The abortion chain is challenging a law that requires abortion facilities to bury or cremate the remains of aborted babies.
The Catholic bishops offered to allow the free burial of aborted fetal remains in Catholic cemeteries in Texas after abortion activists complained about burdensome costs of the new law, according to the Becket Fund for Religious Liberty, which represents the bishops.
Earlier this year, a lower court sided with the abortion industry in its subpoena for documents, but the Fifth Circuit disagreed this week.
Judge Edith J. Jones wrote the majority opinion, but Ho’s strong concurring opinion has received the most attention.
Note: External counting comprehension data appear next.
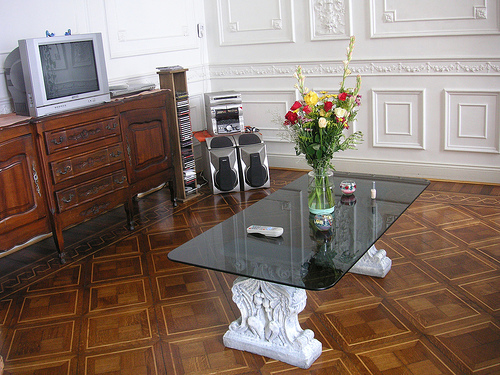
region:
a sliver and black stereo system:
[202, 86, 277, 195]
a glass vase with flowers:
[285, 27, 371, 233]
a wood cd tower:
[158, 61, 207, 206]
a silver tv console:
[0, 28, 112, 121]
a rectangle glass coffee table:
[164, 163, 431, 367]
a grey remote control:
[242, 219, 287, 240]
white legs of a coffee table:
[221, 197, 398, 369]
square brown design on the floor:
[1, 161, 497, 373]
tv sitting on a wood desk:
[0, 25, 187, 262]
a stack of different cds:
[174, 87, 200, 202]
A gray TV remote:
[244, 220, 284, 237]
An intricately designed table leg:
[223, 245, 315, 362]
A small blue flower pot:
[308, 199, 338, 231]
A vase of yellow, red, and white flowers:
[282, 85, 360, 228]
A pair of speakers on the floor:
[198, 131, 270, 187]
Ho is an appointee of President Donald Trump.
“The First Amendment expressly guarantees the free exercise of religion – including the right of the Bishops to express their profound objection to the moral tragedy of abortion, by offering free burial services for fetal remains,” Ho wrote.
Referencing the recent U.S. Supreme Court ruling involving Masterpiece Cakeshop and gay wedding cakes, Ho wondered if the abortion groups sought the documents “to retaliate against people of faith for not only believing in the sanctity of life – but also for wanting to do something about it.”
“It is hard to imagine a better example of how far we have strayed from the text and original understanding of the Constitution than this case,” he continued.
In a move that has been described as punitive by Becket Law, who is representing the Conference, Whole Women’s Health subpoenaed the bishops in March 2018 to release all of its internal documents concerning embryonic and fetal tissue remains, miscarriage, or abortion – including deliberations on matters of theology and philosophy, along with all correspondence between state agencies and their employees and any documentation pertaining to the lawsuit.
While the bishops provided more than 4,000 pages of documents, they insisted that all internal communication remain private. Last month, however, a district court ruled that they must turn over all documentation within 24 hours.
The decision, which came down on June 17 – Father’s Day – provided a 24 hour window to comply, which the bishops appealed, leading to the 5th Circuit Court of Appeals granting an emergency stay in the case.
WND reports the circuit court also said the request “looks like an act of intimidation” against the bishops whose representative agreed to testify in the case. The pro-abortion groups agreed to withdraw the request for documents if the representative would not testify, according to the report.
Bishop Brendan Cahill, on behalf of the conference, praised the ruling in a statement.
“We are grateful for the court’s ruling,” Cahill said. “We believe it will protect religious freedom not just for Catholics, but for Americans of all faiths.”
The Texas law has been blocked temporarily while the lawsuit moves through the courts. Abortion activists have argued the law creates an “undue burden” on women’s access to abortion by increasing the cost of an abortion through the required burial/cremation.
More states are moving to require dignified burials of aborted babies’ bodies after undercover videos revealed evidence that Planned Parenthood and other abortion facilities may be selling aborted babies’ body parts. The Center for Medical Progress videos prompted a number of states and the U.S. House to open investigations into the matter.